Afortunadamente el mundo avanza más allá de las miradas particulares y egoístas
que cada uno de nosotros tenga, y ese modelo de supuesto desarrollo, choca de
frente con las nuevas tecnologías que abren el mundo al compartir y por tanto,
a la cooperación.
La idea de que somos dueños de
nuestras ideas y de que merecemos patentarlas y cobrar por ello, al menos a mi
me parece arrogante, arrogante porque lo cierto es que el proceso de creación
de una idea, de una solución, de una innovación, en realidad se sostiene en un
cumulo gigantesco de otras ideas, soluciones e innovaciones que están mucho
antes que las nuestras. De hecho nada de lo que se nos pueda ocurrir, por muy
novedoso que nos parezca, surge de la nada y mucho menos puede ser concretado
sin el apoyo de otras ideas, de otras personas, de otras tecnologías.
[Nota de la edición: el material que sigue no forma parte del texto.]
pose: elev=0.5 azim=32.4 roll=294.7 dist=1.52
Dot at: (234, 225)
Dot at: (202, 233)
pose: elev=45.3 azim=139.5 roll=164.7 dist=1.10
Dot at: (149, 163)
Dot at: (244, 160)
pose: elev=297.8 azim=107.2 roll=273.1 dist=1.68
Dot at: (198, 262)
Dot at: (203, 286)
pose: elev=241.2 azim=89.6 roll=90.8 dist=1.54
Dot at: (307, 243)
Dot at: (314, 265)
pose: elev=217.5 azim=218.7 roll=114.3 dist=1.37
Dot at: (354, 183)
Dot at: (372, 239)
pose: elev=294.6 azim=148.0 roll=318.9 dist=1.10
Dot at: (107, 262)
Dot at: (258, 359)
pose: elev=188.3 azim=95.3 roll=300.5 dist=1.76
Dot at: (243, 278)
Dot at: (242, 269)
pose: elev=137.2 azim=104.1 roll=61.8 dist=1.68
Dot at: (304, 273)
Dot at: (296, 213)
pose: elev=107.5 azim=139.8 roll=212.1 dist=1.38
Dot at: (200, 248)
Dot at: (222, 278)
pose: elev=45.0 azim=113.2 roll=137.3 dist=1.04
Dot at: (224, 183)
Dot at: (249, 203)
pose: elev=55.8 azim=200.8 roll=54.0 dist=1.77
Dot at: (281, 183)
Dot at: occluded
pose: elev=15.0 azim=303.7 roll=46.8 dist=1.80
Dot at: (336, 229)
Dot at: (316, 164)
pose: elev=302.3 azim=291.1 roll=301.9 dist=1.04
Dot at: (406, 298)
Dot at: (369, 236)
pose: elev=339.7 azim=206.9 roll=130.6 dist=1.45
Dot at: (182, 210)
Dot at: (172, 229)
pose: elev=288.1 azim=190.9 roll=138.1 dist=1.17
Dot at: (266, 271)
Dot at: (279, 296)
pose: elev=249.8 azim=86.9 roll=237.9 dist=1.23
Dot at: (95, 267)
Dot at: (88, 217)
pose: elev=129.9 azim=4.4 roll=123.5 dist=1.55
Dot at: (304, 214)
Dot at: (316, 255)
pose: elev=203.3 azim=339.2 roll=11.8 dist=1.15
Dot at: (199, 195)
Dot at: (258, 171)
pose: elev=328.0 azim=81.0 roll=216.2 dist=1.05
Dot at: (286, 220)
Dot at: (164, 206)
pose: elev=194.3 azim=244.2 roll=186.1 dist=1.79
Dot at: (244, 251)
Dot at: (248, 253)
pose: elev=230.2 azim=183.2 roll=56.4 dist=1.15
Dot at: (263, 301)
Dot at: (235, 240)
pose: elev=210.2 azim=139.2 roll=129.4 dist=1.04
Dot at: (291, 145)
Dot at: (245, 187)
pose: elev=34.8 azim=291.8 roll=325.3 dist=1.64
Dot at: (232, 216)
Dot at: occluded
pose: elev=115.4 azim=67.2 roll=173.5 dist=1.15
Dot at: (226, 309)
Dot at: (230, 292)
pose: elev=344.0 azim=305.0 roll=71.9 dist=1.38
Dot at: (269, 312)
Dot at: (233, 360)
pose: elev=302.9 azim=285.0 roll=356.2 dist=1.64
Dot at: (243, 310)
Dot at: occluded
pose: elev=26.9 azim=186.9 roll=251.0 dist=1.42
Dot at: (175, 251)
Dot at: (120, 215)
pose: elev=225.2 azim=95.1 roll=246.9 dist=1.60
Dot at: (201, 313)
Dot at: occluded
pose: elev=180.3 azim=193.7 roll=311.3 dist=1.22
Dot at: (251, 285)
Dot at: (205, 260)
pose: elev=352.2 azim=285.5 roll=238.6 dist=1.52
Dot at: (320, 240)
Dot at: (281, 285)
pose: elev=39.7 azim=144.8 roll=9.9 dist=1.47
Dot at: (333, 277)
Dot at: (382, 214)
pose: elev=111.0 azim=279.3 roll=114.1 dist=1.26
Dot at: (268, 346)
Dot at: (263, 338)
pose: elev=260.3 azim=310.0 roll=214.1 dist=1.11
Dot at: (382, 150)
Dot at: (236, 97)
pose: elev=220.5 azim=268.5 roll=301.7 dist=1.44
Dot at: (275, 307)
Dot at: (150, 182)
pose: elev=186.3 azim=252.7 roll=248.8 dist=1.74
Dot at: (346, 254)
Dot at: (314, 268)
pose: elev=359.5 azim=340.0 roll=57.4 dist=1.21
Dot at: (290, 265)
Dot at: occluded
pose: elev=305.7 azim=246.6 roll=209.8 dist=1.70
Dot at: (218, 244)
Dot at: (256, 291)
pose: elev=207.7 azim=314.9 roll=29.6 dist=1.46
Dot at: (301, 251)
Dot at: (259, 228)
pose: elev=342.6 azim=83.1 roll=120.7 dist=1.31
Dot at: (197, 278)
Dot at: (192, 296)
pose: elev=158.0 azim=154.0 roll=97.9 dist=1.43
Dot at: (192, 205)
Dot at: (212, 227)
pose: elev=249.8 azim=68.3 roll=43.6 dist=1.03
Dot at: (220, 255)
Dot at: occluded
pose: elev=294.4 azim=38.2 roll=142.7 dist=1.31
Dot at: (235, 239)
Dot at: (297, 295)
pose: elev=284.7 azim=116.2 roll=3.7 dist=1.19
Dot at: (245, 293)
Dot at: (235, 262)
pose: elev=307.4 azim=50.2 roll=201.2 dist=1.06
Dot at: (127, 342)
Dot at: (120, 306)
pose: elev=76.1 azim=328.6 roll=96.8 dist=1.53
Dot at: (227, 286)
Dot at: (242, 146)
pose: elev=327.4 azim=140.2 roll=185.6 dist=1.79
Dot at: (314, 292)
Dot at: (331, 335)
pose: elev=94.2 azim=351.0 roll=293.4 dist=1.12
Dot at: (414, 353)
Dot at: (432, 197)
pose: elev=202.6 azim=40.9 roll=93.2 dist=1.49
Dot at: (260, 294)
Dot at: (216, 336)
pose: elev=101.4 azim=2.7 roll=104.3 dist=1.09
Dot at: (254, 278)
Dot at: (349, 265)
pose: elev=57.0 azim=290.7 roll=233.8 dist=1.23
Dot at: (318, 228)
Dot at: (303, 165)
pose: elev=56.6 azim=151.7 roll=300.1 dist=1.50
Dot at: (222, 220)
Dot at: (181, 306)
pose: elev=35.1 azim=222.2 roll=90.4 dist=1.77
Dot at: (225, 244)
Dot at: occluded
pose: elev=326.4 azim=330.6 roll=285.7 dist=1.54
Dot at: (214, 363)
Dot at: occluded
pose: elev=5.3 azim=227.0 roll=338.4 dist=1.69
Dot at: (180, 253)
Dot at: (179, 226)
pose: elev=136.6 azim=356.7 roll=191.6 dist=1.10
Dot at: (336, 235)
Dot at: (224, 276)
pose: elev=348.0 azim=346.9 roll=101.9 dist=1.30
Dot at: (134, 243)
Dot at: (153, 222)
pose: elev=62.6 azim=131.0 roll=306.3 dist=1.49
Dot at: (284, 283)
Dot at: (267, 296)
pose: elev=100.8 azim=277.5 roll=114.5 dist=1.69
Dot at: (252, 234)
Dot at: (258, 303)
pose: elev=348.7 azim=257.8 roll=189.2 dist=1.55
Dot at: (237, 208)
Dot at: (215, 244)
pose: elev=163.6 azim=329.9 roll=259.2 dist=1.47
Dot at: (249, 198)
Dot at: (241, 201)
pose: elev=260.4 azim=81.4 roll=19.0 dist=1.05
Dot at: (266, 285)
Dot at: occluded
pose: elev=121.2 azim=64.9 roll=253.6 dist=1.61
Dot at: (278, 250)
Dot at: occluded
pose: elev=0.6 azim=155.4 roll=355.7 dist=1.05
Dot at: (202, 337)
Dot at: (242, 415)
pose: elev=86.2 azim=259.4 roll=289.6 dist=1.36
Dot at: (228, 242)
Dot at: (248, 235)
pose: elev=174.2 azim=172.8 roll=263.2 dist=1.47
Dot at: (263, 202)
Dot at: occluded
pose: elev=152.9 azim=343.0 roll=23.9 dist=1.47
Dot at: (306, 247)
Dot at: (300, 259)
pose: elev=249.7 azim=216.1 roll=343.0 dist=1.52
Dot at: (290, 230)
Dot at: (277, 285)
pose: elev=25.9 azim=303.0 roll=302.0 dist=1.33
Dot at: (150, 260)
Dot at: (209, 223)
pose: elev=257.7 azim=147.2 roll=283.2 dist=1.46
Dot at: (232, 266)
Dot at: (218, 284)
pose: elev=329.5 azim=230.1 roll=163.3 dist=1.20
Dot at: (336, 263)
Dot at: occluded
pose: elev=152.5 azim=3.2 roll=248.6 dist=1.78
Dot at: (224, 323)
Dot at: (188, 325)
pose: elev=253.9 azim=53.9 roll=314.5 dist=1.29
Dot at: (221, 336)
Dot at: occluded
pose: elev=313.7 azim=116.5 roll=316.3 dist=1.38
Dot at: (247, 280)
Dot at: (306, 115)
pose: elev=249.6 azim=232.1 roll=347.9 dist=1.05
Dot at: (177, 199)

En la actualidad el mundo está
girando hacia el trabajo colaborativo, emergen espacios de encuentro entre
empresarios del mismo rubro que ya no guardan sus "secretos del éxito", sino que
lo comparten, la red se llena de emprendedores compartiendo sus experiencias,
las incubadoras de negocio comparten sus estrategias e incluso se han creado
licencias abiertas, el famoso código abierto que permite la mejora continua y
el trabajo colaborativo de miles, sino millones de personas para desarrollar
nuevos software o nuevas tecnologías, como las máquinas auto-replicantes del
proyecto RepRap, por dar un solo ejemplo, de miles.
Esta nueva manera de emprender no
es sólo una nueva manera de hacer negocios, es una nueva forma de vida, es una
nueva mirada, es un nuevo paradigma. Es una novedad para la cultura que hemos
estado desarrollando los últimos 6 mil años y que se enfrenta claramente a su
última y mayor crisis, pero no es una novedad para otras culturas, tampoco para
nuestra especie y mucho menos para la naturaleza que trabaja, constantemente,
de manera co-operativa.
Prestar atención a la naturaleza
y su operar sinérgico es una de las claves que nos permitirá superar la locura
colectiva de creer, como hasta ahora muchos siguen creyendo, que es la
competencia la clave de la supervivencia, del desarrollo, del bienestar. Si
somos capaces de restaurar el paradigma innato de la co-operación, podremos
superar esta etapa de nuestro desarrollo como civilización, ese es nuestro más
interesante emprendimiento, nuestro mayor desafío y a eso los invitamos a
participar cuando creamos esta red de Prosumidores.